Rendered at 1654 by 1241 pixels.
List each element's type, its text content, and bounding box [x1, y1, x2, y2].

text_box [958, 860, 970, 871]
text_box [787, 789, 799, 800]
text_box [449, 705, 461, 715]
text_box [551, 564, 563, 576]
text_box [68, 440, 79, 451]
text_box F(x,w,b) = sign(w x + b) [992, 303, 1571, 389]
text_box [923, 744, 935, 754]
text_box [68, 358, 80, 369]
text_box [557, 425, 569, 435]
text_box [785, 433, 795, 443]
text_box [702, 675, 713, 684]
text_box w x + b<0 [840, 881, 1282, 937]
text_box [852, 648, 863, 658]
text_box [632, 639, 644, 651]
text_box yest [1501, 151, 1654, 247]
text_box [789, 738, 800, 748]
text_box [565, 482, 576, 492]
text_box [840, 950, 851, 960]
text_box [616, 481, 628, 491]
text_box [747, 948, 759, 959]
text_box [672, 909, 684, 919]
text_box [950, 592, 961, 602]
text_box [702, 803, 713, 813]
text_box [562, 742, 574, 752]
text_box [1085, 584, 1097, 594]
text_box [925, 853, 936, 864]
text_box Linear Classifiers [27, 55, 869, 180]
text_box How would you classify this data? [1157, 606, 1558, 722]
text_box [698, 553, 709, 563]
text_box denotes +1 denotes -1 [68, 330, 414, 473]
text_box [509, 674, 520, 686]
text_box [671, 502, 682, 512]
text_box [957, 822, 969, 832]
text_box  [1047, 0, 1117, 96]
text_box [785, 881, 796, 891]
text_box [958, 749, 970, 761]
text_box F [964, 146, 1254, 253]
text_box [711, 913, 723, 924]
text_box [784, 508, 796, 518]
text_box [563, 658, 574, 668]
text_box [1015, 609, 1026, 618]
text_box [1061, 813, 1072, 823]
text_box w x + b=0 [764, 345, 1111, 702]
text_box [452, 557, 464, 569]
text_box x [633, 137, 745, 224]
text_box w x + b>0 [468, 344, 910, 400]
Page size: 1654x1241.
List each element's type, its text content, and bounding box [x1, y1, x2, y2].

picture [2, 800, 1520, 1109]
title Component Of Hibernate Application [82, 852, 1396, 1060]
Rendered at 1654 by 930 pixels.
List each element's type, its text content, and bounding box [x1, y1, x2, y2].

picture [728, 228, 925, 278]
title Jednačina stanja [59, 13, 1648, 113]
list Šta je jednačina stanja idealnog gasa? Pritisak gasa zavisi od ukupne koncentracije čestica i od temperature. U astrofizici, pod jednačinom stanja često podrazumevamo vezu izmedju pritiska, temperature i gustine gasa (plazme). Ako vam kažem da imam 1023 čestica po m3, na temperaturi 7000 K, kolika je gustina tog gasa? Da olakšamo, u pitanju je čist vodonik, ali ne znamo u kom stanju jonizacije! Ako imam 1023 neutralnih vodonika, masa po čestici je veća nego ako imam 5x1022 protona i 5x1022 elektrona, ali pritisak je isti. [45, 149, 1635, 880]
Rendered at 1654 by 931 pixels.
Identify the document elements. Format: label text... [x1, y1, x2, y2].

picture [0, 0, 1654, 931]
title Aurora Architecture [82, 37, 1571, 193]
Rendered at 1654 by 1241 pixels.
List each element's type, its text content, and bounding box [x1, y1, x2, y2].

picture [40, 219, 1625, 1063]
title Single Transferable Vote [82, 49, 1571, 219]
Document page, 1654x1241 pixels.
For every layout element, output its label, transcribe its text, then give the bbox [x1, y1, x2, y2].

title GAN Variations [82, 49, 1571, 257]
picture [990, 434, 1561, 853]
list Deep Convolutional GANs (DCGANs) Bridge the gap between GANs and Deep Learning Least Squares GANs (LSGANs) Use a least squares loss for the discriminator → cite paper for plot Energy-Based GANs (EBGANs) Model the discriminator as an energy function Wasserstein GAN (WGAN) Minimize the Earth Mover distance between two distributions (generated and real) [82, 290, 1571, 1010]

----------

▸ **Problem**: Return every line of the material above word for word, keeping the order and changing, adding or dropping nothing.

▸ **Solution to the exercise**:
Rendered at 1654 by 1241 pixels.
List each element's type, its text content, and bounding box [x1, y1, x2, y2].

text_box [958, 860, 970, 871]
text_box [787, 789, 799, 800]
text_box [449, 705, 461, 715]
text_box [551, 564, 563, 576]
text_box [68, 440, 79, 451]
text_box F(x,w,b) = sign(w x + b) [992, 303, 1571, 389]
text_box [923, 744, 935, 754]
text_box [68, 358, 80, 369]
text_box [557, 425, 569, 435]
text_box [785, 433, 795, 443]
text_box [702, 675, 713, 684]
text_box w x + b<0 [840, 881, 1282, 937]
text_box [852, 648, 863, 658]
text_box [632, 639, 644, 651]
text_box yest [1501, 151, 1654, 247]
text_box [789, 738, 800, 748]
text_box [565, 482, 576, 492]
text_box [840, 950, 851, 960]
text_box [616, 481, 628, 491]
text_box [747, 948, 759, 959]
text_box [672, 909, 684, 919]
text_box [950, 592, 961, 602]
text_box [702, 803, 713, 813]
text_box [562, 742, 574, 752]
text_box [1085, 584, 1097, 594]
text_box [925, 853, 936, 864]
text_box Linear Classifiers [27, 55, 869, 180]
text_box How would you classify this data? [1157, 606, 1558, 722]
text_box [698, 553, 709, 563]
text_box denotes +1 denotes -1 [68, 330, 414, 473]
text_box [509, 674, 520, 686]
text_box [671, 502, 682, 512]
text_box [957, 822, 969, 832]
text_box  [1047, 0, 1117, 96]
text_box [785, 881, 796, 891]
text_box [958, 749, 970, 761]
text_box F [964, 146, 1254, 253]
text_box [711, 913, 723, 924]
text_box [784, 508, 796, 518]
text_box [563, 658, 574, 668]
text_box [1015, 609, 1026, 618]
text_box [1061, 813, 1072, 823]
text_box w x + b=0 [764, 345, 1111, 702]
text_box [452, 557, 464, 569]
text_box x [633, 137, 745, 224]
text_box w x + b>0 [468, 344, 910, 400]
Page size: 1654x1241.
List each element's type, its text content, and bounding box [x1, y1, x2, y2].

picture [2, 800, 1520, 1109]
title Component Of Hibernate Application [82, 852, 1396, 1060]
Rendered at 1654 by 930 pixels.
List each element's type, its text content, and bounding box [x1, y1, x2, y2].

picture [728, 228, 925, 278]
title Jednačina stanja [59, 13, 1648, 113]
list Šta je jednačina stanja idealnog gasa? Pritisak gasa zavisi od ukupne koncentracije čestica i od temperature. U astrofizici, pod jednačinom stanja često podrazumevamo vezu izmedju pritiska, temperature i gustine gasa (plazme). Ako vam kažem da imam 1023 čestica po m3, na temperaturi 7000 K, kolika je gustina tog gasa? Da olakšamo, u pitanju je čist vodonik, ali ne znamo u kom stanju jonizacije! Ako imam 1023 neutralnih vodonika, masa po čestici je veća nego ako imam 5x1022 protona i 5x1022 elektrona, ali pritisak je isti. [45, 149, 1635, 880]
Rendered at 1654 by 931 pixels.
Identify the document elements. Format: label text... [x1, y1, x2, y2].

picture [0, 0, 1654, 931]
title Aurora Architecture [82, 37, 1571, 193]
Rendered at 1654 by 1241 pixels.
List each element's type, its text content, and bounding box [x1, y1, x2, y2].

picture [40, 219, 1625, 1063]
title Single Transferable Vote [82, 49, 1571, 219]
Document page, 1654x1241 pixels.
For every layout element, output its label, transcribe its text, then give the bbox [x1, y1, x2, y2].

title GAN Variations [82, 49, 1571, 257]
picture [990, 434, 1561, 853]
list Deep Convolutional GANs (DCGANs) Bridge the gap between GANs and Deep Learning Least Squares GANs (LSGANs) Use a least squares loss for the discriminator → cite paper for plot Energy-Based GANs (EBGANs) Model the discriminator as an energy function Wasserstein GAN (WGAN) Minimize the Earth Mover distance between two distributions (generated and real) [82, 290, 1571, 1010]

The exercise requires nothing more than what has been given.